**WORK ORDER:** Once you find the line containing "者開始焦躁。這時候牠可能不想再被摸了，繼續撫摸可能" in the data below, copy it and each following line exactly, up to and including the line containing "TATAPCTAH 10. Почему", and nothing else.

═══ DATA PROVIDED ═══

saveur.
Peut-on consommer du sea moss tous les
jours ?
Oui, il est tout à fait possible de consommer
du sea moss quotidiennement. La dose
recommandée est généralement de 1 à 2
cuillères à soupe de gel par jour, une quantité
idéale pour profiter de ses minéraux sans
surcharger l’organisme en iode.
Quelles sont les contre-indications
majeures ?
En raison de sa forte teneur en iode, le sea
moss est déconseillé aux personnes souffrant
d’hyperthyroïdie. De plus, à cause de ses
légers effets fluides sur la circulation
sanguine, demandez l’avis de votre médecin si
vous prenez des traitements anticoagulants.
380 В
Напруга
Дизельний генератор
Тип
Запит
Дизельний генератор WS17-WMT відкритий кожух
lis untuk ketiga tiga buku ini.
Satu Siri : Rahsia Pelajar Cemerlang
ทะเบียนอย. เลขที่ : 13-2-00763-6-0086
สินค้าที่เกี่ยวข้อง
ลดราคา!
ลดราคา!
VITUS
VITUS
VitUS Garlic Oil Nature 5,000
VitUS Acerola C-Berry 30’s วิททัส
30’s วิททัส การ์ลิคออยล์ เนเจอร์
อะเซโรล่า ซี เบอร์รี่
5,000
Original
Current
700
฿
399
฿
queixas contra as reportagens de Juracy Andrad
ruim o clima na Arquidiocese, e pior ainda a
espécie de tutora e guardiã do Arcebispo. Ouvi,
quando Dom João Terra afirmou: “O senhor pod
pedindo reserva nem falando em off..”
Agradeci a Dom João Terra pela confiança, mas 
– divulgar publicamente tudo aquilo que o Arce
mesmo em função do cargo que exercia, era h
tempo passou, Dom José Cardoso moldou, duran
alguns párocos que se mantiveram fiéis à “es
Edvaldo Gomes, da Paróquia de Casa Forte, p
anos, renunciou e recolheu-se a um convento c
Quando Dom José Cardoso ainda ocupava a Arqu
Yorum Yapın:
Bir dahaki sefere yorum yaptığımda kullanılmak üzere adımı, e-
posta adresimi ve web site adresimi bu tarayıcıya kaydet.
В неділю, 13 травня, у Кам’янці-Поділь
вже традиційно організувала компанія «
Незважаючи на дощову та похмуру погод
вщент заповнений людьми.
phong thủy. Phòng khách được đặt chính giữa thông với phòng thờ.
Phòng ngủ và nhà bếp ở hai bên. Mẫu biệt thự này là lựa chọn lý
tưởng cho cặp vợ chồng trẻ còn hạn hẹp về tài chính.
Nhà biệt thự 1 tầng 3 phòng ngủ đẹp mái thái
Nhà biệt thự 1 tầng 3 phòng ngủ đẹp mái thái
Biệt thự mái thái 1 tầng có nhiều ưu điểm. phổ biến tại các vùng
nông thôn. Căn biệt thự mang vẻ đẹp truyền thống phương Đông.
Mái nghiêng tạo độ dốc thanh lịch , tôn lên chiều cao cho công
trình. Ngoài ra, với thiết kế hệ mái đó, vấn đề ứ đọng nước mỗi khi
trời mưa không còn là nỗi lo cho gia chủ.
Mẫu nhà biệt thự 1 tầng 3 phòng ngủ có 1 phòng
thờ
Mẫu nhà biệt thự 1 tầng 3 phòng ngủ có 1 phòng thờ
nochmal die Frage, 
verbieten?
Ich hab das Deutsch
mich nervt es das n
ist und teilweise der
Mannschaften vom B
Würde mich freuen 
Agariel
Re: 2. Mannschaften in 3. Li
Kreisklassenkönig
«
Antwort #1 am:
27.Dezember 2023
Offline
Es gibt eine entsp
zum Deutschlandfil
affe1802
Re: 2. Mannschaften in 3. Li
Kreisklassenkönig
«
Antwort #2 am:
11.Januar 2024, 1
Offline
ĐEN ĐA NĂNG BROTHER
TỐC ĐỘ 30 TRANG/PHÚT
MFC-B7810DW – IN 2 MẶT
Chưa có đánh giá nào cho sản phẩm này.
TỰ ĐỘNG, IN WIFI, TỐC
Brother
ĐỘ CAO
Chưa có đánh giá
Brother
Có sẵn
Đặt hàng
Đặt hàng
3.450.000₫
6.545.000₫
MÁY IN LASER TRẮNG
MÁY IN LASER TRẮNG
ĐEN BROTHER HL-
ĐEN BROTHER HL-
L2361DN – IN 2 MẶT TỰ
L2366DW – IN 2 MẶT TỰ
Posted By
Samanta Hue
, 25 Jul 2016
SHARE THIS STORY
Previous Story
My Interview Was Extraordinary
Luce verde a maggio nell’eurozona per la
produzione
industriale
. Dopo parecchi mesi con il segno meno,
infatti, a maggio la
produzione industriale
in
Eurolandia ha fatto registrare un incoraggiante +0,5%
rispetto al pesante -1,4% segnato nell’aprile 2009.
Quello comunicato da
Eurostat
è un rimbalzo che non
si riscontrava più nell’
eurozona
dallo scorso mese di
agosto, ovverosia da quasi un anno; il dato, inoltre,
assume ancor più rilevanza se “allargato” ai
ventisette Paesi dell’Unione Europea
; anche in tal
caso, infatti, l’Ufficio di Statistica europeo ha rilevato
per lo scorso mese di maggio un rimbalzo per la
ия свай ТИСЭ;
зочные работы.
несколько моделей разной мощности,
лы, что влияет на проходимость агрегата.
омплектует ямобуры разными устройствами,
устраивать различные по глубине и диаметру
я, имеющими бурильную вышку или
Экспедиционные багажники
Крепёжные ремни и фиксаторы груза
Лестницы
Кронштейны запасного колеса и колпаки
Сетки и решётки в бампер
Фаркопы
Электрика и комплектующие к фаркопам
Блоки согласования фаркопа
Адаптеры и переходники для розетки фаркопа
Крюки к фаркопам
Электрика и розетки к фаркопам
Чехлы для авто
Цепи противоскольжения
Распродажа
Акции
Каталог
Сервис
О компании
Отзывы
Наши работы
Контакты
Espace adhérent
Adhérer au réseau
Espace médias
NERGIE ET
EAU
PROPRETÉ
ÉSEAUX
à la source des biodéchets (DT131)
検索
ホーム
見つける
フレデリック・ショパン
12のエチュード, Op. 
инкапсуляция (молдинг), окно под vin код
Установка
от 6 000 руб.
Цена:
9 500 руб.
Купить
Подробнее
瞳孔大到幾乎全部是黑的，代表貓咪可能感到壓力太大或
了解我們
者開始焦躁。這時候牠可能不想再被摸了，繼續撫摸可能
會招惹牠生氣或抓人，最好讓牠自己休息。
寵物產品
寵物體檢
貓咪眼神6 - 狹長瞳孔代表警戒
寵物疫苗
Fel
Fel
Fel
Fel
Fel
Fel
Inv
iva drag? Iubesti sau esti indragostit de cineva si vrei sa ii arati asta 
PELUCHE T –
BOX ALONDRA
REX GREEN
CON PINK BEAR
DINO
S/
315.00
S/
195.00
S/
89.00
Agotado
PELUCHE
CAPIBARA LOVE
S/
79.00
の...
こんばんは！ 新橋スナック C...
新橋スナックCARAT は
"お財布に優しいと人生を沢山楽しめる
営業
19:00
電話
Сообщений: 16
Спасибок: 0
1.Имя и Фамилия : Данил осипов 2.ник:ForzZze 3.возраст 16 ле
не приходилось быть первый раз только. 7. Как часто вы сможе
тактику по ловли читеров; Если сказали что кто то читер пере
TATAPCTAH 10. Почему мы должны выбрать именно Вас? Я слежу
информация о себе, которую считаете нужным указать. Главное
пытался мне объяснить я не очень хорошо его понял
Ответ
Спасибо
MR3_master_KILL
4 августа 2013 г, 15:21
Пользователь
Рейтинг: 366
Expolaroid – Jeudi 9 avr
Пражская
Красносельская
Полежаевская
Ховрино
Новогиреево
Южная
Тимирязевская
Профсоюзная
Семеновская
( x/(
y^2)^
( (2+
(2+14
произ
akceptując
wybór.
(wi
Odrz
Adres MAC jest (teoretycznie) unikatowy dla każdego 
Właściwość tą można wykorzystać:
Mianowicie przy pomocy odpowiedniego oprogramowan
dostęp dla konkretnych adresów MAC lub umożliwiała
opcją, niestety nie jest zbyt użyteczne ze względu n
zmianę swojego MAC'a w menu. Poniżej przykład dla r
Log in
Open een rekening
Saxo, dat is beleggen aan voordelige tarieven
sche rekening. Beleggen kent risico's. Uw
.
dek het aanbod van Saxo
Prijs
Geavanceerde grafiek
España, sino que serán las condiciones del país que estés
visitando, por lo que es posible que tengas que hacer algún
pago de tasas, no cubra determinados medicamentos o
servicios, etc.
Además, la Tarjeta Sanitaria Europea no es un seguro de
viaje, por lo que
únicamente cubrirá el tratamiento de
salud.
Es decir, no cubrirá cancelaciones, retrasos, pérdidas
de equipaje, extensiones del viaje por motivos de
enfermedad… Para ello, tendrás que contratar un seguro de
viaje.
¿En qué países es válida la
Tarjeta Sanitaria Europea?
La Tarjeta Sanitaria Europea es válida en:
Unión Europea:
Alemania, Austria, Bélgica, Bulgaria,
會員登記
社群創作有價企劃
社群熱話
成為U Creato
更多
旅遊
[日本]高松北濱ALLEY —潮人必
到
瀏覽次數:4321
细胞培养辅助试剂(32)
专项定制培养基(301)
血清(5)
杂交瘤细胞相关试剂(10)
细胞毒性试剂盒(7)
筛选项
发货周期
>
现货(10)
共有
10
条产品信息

═══

**FINISHED EXERCISE:**
者開始焦躁。這時候牠可能不想再被摸了，繼續撫摸可能
會招惹牠生氣或抓人，最好讓牠自己休息。
寵物產品
寵物體檢
貓咪眼神6 - 狹長瞳孔代表警戒
寵物疫苗
Fel
Fel
Fel
Fel
Fel
Fel
Inv
iva drag? Iubesti sau esti indragostit de cineva si vrei sa ii arati asta 
PELUCHE T –
BOX ALONDRA
REX GREEN
CON PINK BEAR
DINO
S/
315.00
S/
195.00
S/
89.00
Agotado
PELUCHE
CAPIBARA LOVE
S/
79.00
の...
こんばんは！ 新橋スナック C...
新橋スナックCARAT は
"お財布に優しいと人生を沢山楽しめる
営業
19:00
電話
Сообщений: 16
Спасибок: 0
1.Имя и Фамилия : Данил осипов 2.ник:ForzZze 3.возраст 16 ле
не приходилось быть первый раз только. 7. Как часто вы сможе
тактику по ловли читеров; Если сказали что кто то читер пере
TATAPCTAH 10. Почему мы должны выбрать именно Вас? Я слежу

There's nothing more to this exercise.